(The data begins)

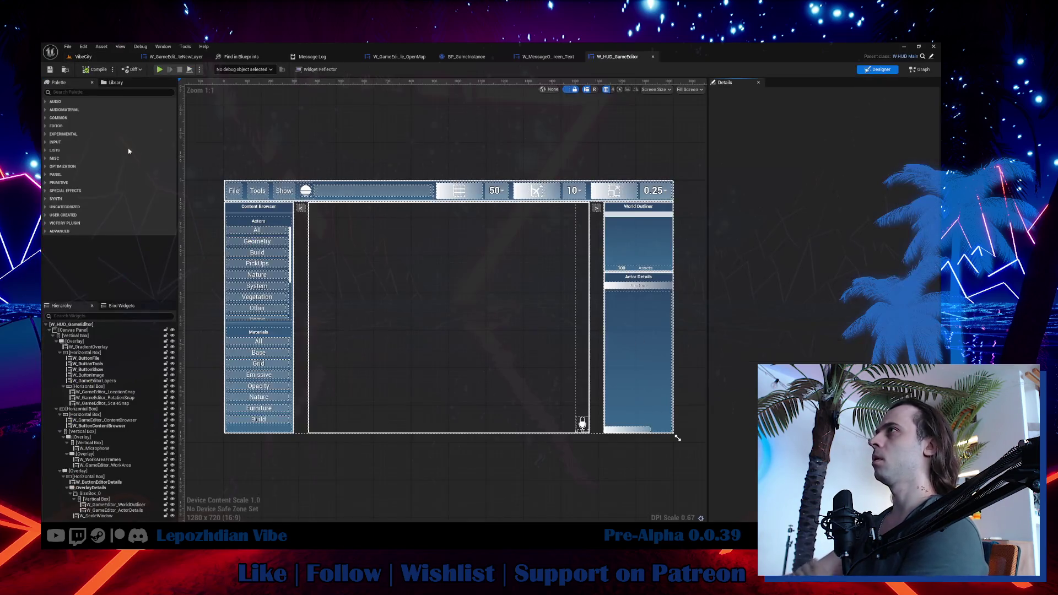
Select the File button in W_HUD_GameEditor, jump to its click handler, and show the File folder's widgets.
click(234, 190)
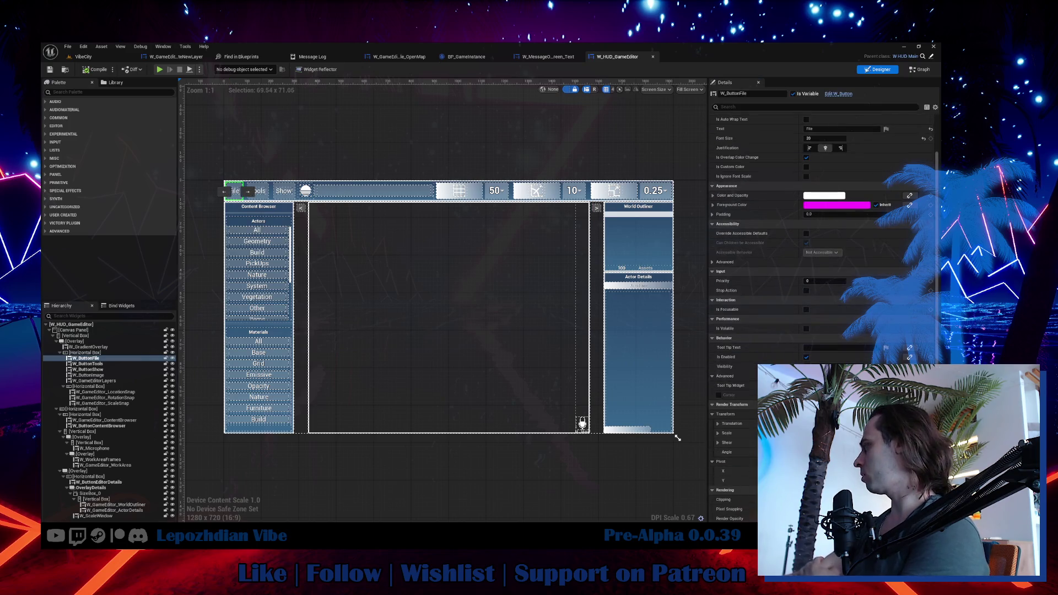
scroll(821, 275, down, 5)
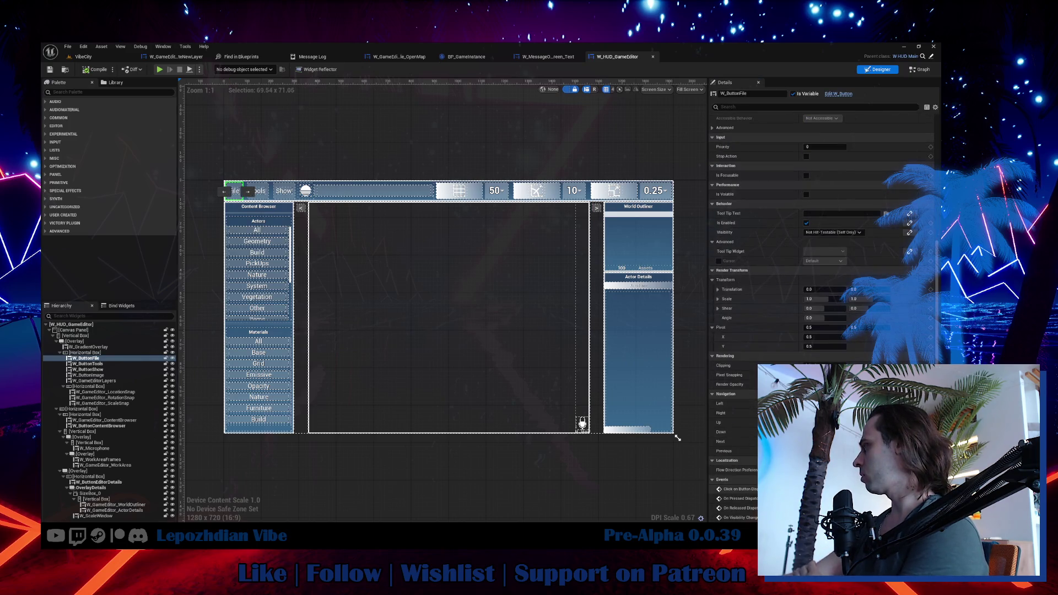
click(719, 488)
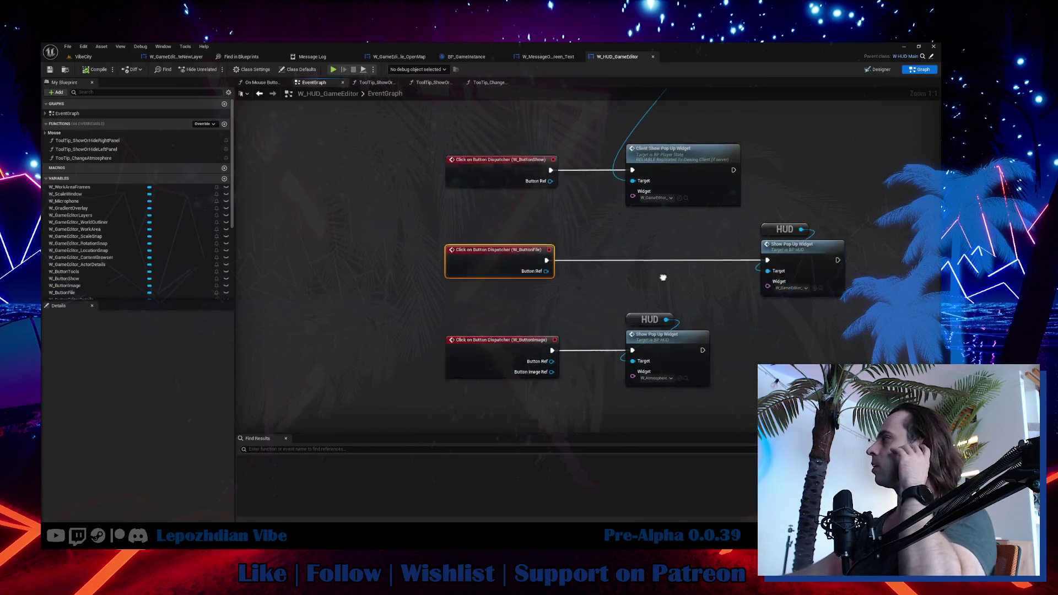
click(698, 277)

(The data ends)
(The data begins)

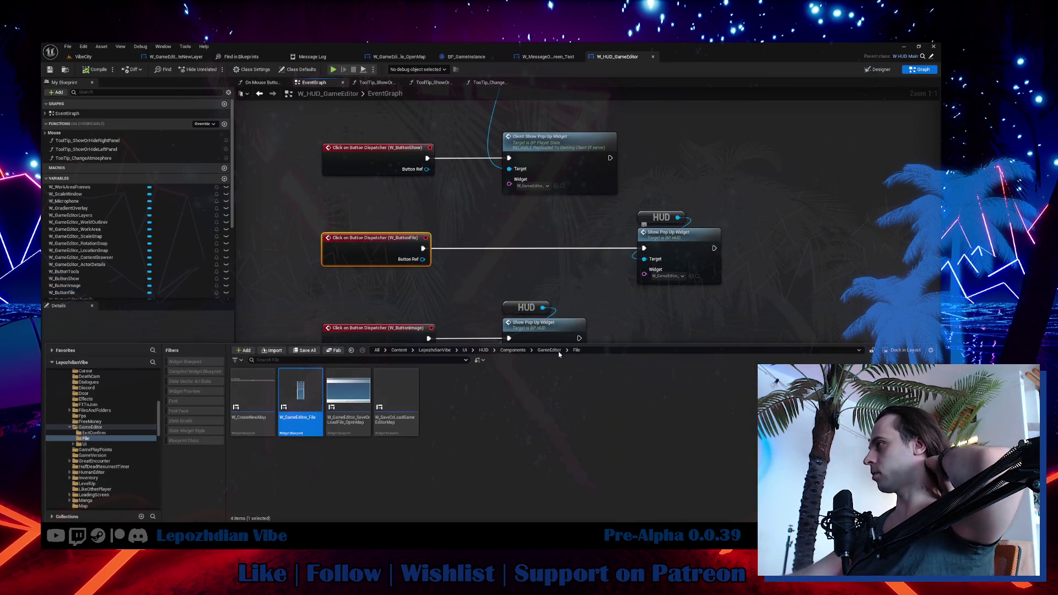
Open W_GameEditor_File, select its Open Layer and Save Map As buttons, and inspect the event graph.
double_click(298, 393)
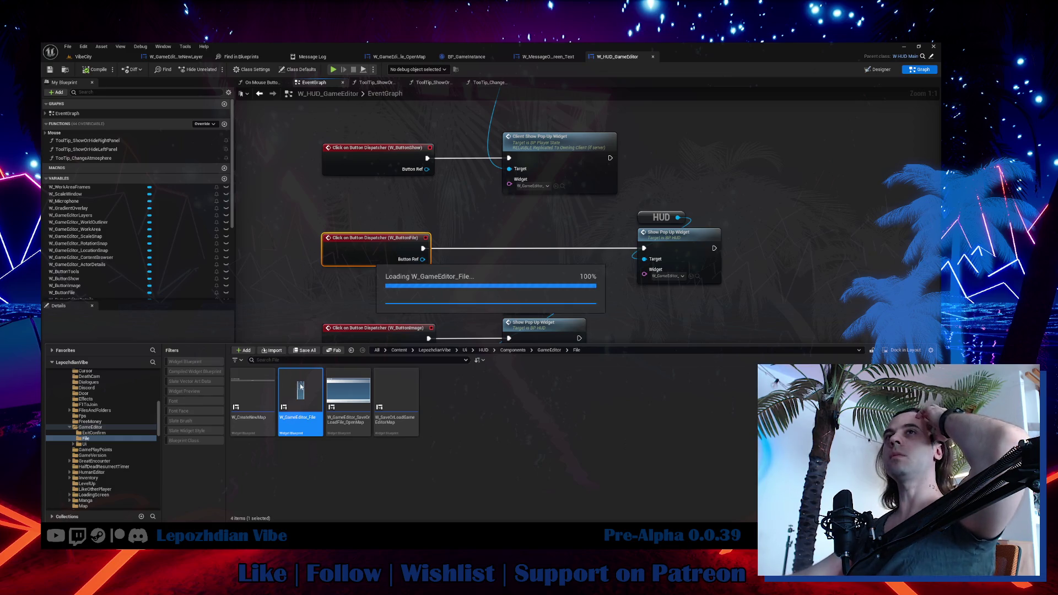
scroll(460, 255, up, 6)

(The data ends)
(The data begins)

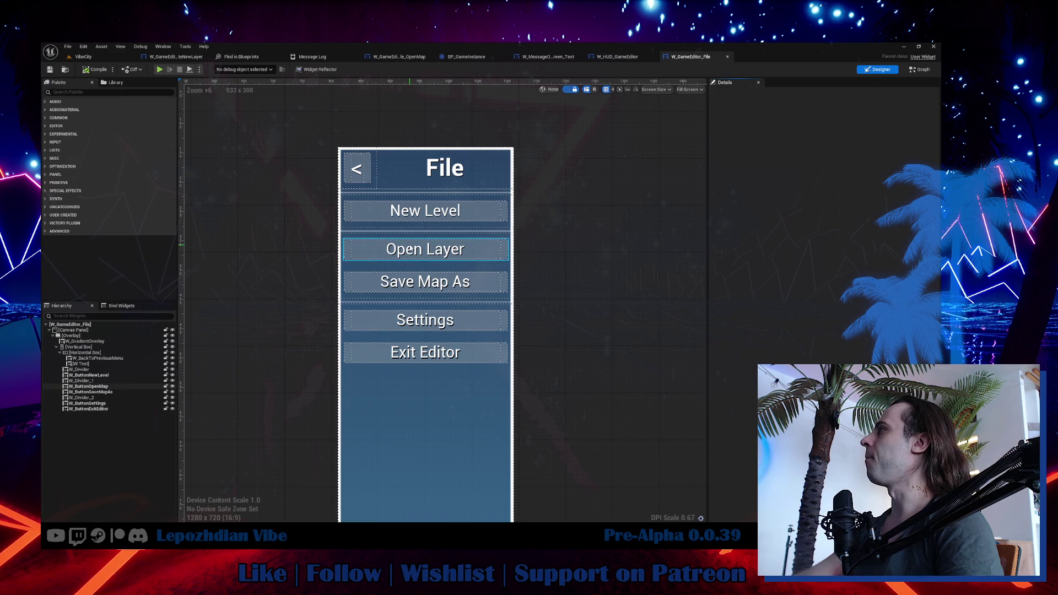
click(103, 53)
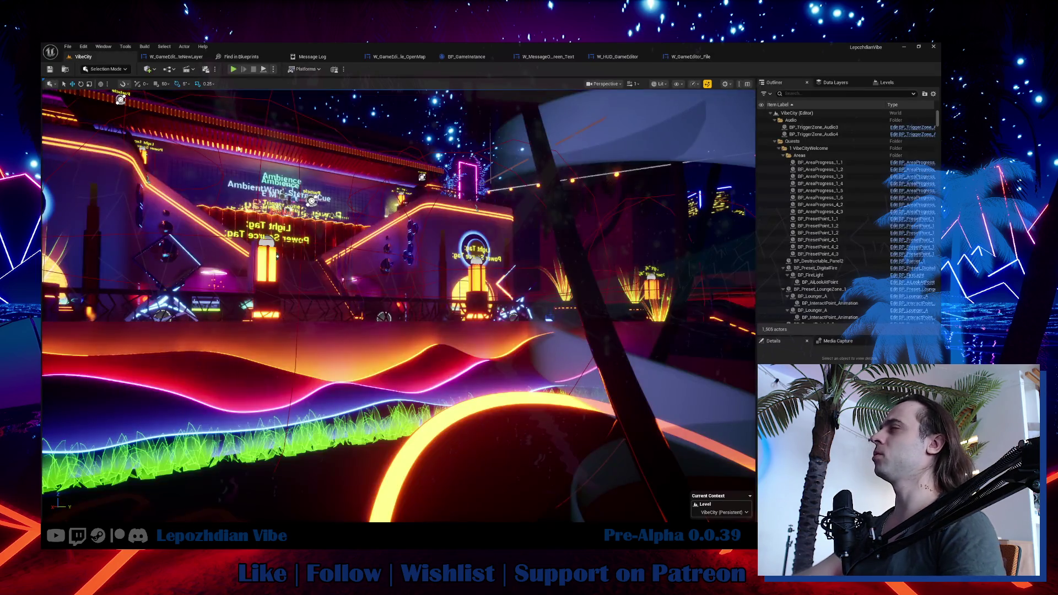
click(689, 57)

(The data ends)

-- Task requirements --
Please copy out each line of the data in which the word "scroll" occurs.

-- Response area --
scroll(821, 275, down, 5)
scroll(460, 255, up, 6)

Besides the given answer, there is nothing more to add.